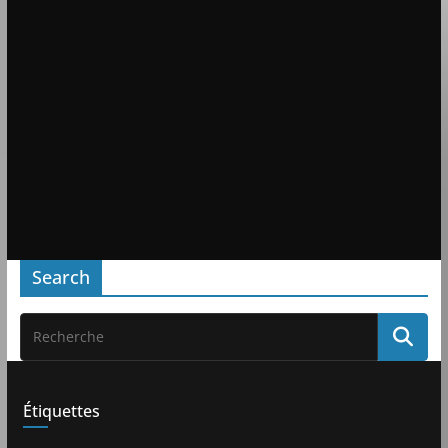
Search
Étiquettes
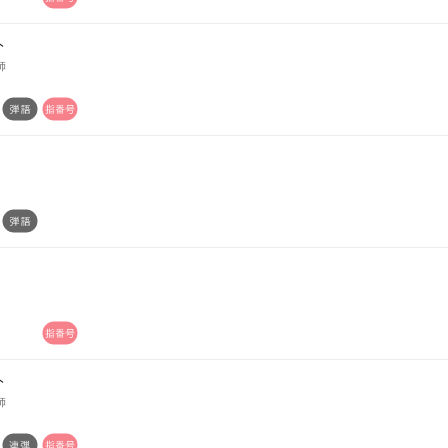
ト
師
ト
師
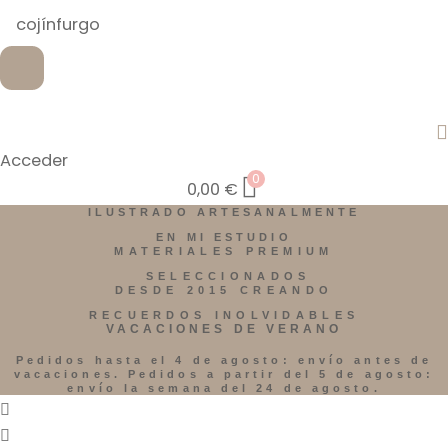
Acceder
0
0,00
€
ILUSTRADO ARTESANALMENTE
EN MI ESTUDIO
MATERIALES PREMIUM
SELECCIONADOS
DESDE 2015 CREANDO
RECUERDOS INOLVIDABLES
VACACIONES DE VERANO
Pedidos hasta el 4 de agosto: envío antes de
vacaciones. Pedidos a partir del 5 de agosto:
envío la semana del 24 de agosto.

++++++++

§ What the task requires
Return the complete data unchanged and include none of the pictures.

§ Completed task
Search
Étiquettes
ト
師
ト
師
Acceder
0
0,00
€
ILUSTRADO ARTESANALMENTE
EN MI ESTUDIO
MATERIALES PREMIUM
SELECCIONADOS
DESDE 2015 CREANDO
RECUERDOS INOLVIDABLES
VACACIONES DE VERANO
Pedidos hasta el 4 de agosto: envío antes de
vacaciones. Pedidos a partir del 5 de agosto:
envío la semana del 24 de agosto.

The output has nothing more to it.